Text for analysis:
=== Begin Enclosure ===

# Should I tell my coworkers I’m switching departments?



## ricearoni (Oct 3, 2022)

Hi, so I am about to switch from GM to HR. My last day working with my regular team is in a few days. They all keep wondering why their schedules are messed up and why they have so many days and I just don’t have the heart to tell them it’s because of me. I’m also nervous that they’ll say something and get the opportunity taken from me or something because they’re kind of like that but I feel really bad about not saying anything. We’re decently close and I want to stay friends but I feel like they’ll be bitter and mad about it if I tell them I’m leaving the department. Would it look rude to not say anything? I don’t want them to be mad and I want to tell them but I just don’t fully trust that they won’t tell everyone and make a big deal out of it. Does it look rude if I don’t say anything till after I start?


----------



## MrT (Oct 3, 2022)

If they are mad at you over changing departments then they are not your friends.  Also you fellow tms have 0 say in whether you switch departments or not.  I would tell them though they should be happy for you.


----------



## commiecorvus (Oct 3, 2022)

ricearoni said:


> Hi, so I am about to switch from GM to HR. My last day working with my regular team is in a few days. They all keep wondering why their schedules are messed up and why they have so many days and I just don’t have the heart to tell them it’s because of me. I’m also nervous that they’ll say something and get the opportunity taken from me or something because they’re kind of like that but I feel really bad about not saying anything. We’re decently close and I want to stay friends but I feel like they’ll be bitter and mad about it if I tell them I’m leaving the department. Would it look rude to not say anything? I don’t want them to be mad and I want to tell them but I just don’t fully trust that they won’t tell everyone and make a big deal out of it. Does it look rude if I don’t say anything till after I start?



If you are close than they won't be angry with you for getting a better gig.
If you are friends imagine how hurt they would be that you didn't tell them.
Having other people know shouldn't be an issue since everyone is going to know pretty quick anyway.
You would probably be surprised how many people already know about it.
Most stores are like small towns and thrive on knowing everybody's business.


----------



## ricearoni (Oct 3, 2022)

=== End Enclosure ===

Action item A: Substitute "Raphael" for each occurrence of "Michelangelo" in the rows, and reproduce the rows with everything else unchanged. Leave the pictures out of your reply.
The forum thread and the rows that come next were taken from unrelated sources.

Collected Data
=== Begin Enclosure ===

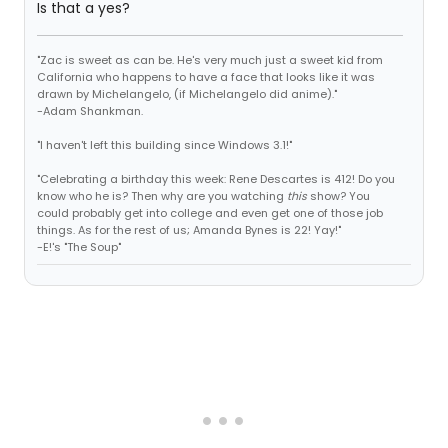
Is that a yes?
"Zac is sweet as can be. He's very much just a sweet kid from
California who happens to have a face that looks like it was
drawn by Michelangelo, (if Michelangelo did anime)."
-Adam Shankman.
"I haven't left this building since Windows 3.1!"
"Celebrating a birthday this week: Rene Descartes is 412! Do you
know who he is? Then why are you watching
this
show? You
could probably get into college and even get one of those job
things. As for the rest of us; Amanda Bynes is 22! Yay!"
-E!'s "The Soup"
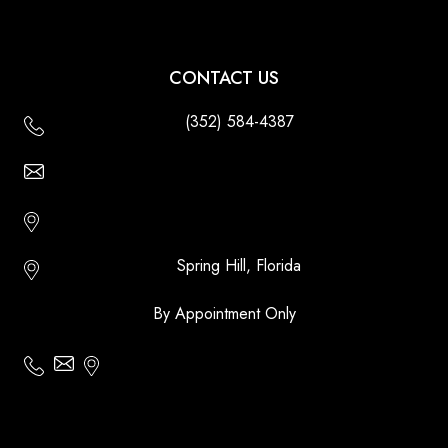
CONTACT US
(352) 584-4387
Email Us - Contact Us Online
Http://floridatikihuts.com
Spring Hill, Florida
By Appointment Only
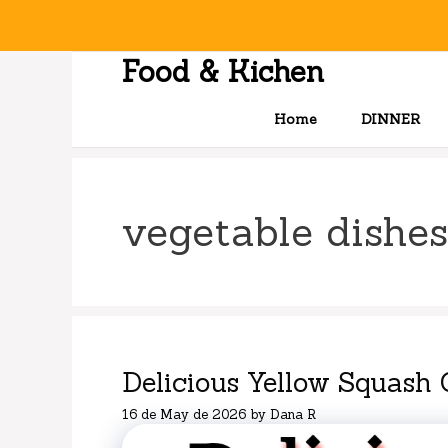
Skip
to
content
Food & Kichen
Home
DINNER
vegetable dishes
Delicious Yellow Squash 
16 de May de 2026
by
Dana R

=== End Enclosure ===

Action item B: Retype the portion of the forum thread from "If you are close" up to and including "know about it.".

Exercise answer A:
Is that a yes?
"Zac is sweet as can be. He's very much just a sweet kid from
California who happens to have a face that looks like it was
drawn by Raphael, (if Raphael did anime)."
-Adam Shankman.
"I haven't left this building since Windows 3.1!"
"Celebrating a birthday this week: Rene Descartes is 412! Do you
know who he is? Then why are you watching
this
show? You
could probably get into college and even get one of those job
things. As for the rest of us; Amanda Bynes is 22! Yay!"
-E!'s "The Soup"
CONTACT US
(352) 584-4387
Email Us - Contact Us Online
Http://floridatikihuts.com
Spring Hill, Florida
By Appointment Only
Skip
to
content
Food & Kichen
Home
DINNER
vegetable dishes
Delicious Yellow Squash 
16 de May de 2026
by
Dana R

Exercise answer B:
If you are close than they won't be angry with you for getting a better gig.
If you are friends imagine how hurt they would be that you didn't tell them.
Having other people know shouldn't be an issue since everyone is going to know pretty quick anyway.
You would probably be surprised how many people already know about it.